Я замерла. Оглянулась – искала взглядом сестру, хоть какую-то опору. И в этот миг один мужчина резко схватил меня за руку и потянул с неожиданной, взрослой, жёсткой силой. Я дёрнулась, но второй тут же перехватил меня с другой стороны. Они тащили меня в сторону посадки – туда, где шум детских голосов становился меньше, а тьмы – больше.
Паника захлестнула меня, как ледяная вода. Я закричала, забилась так в истерике, будто во мне проснулся зверёк, загнанный в угол. Била ногами куда попало, но шуба и многослойная зимняя одежда только делали меня неуклюжей. Тогда один отпустил мою руку, чтобы ухватиться крепче. В порыве я упала на спину, снег ударил в затылок, воздух вышибло. В этот момент оба схватили меня за ноги и поволокли по сугробам.
Я орала. Орала так, что, казалось, разорву собственную грудь. Орала наверное громче чем тот поросёнок на вертеле, которого видела, когда мы жили за железной дорогой. Но визжащие дети, музыка из чужих окон и общий переполох вечернего двора поглотили мой голос.
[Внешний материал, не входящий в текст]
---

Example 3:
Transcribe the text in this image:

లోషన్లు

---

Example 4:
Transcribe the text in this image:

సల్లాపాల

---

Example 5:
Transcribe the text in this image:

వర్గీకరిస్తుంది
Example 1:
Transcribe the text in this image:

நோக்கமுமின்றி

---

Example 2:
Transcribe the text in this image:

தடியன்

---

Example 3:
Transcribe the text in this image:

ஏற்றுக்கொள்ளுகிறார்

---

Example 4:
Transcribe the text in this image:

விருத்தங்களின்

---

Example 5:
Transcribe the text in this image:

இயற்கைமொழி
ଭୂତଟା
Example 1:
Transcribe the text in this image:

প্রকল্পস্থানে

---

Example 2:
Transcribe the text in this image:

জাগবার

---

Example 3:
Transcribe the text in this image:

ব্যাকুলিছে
Мир продолжал веселиться, пока меня волокли в его глухую, мёртвую часть.
Вязаная матерью шапочка сползла мне на лицо, закрыла глаза – я ничего не видела, только чувствовала, как снег холодным наждаком драло лицо, а я вырывалась, дёргалась как безумная.
В конце концов шапка слетела и теперь две длинные косички с большими завязанными бантами цеплялись за все кусты, как будто и они были против меня, больно тянули волосы, пытаясь сорвать с меня скальп, пока те двое тащили меня дальше, всё глубже, туда, где фонарь уже не достаёт светом.
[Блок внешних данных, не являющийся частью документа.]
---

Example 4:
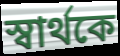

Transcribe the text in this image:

স্বার্থকে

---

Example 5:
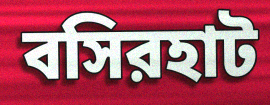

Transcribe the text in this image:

বসিরহাট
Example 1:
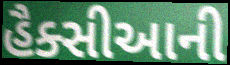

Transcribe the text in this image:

હૈક્સીઆની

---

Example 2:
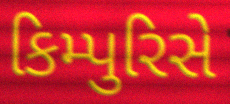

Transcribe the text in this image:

કિમ્પુરિસે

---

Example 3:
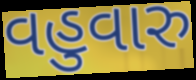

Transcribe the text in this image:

વહુવારુ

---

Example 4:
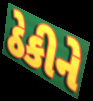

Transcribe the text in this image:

ઠેકીને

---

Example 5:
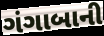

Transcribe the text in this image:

ગંગાબાની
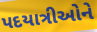
પદયાત્રીઓને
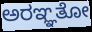
ಅರಞ್ಞತೋ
И вдруг – один из них оступился, провалился коленом в рыхлый снег и, ухватившись за ствол тонкого дерева, громко выругался. На мгновение он отпустил мою ногу, рассчитывая на второго.
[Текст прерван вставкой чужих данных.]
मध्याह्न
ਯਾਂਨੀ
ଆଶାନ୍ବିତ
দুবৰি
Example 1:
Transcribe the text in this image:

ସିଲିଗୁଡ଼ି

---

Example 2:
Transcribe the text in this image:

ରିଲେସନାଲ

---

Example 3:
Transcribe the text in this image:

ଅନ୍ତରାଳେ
Это мгновение спасло меня.
Я со всей силы ударила свободной ногой второго по колену – так резко, что он ойкнул и ослабил хватку. А я – выскользнула, вырвалась, оставив в его руках большой старый валенок, доставшийся мне от сестры.
И бросилась бежать.
Я не помню, как дышала. Не помню, касалась ли ногами земли. Мне казалось, что я лечу над снегом, в одном носке, но жаждущая жить. Их голоса били в спину:
– Беги! Беги, сучка бешеная! Мы тебя ещё поймаем!
Но я бежала, как будто могла прорвать собой сам воздух. Бежала, не чувствуя холода. Не чувствуя тела. Только страх был живым. Только страх нёс меня сквозь ночь.
И с тех пор я знала: мир может в любой миг распахнуться чёрной дырой, из которой никто тебя не вытащит. Особенно если ты – ребёнок. Особенно если твой крик тонет в чужом веселье.
Я больше не ходила на горки. Обходила их стороной даже днём, будто они были не детской забавой, а каким-то проклятым местом, где земля помнит каждый мой страх. Оглядывалась по сторонам, каждый силуэт воспринимала как угрозу, каждое приближение взрослого – как сигнал к бегству.
В мой детский ум, ещё гибкий и незащищённый, как тонкий ледок весной, неумолимо вписывались программы опасности. Они ложились в меня, как трещины, которые уже не срастаются: будь готова, за тобой снова могут прийти. Зло может притаиться где угодно – в тени дерева, в шумной толпе, в обычном дворе, который вчера казался безопасным.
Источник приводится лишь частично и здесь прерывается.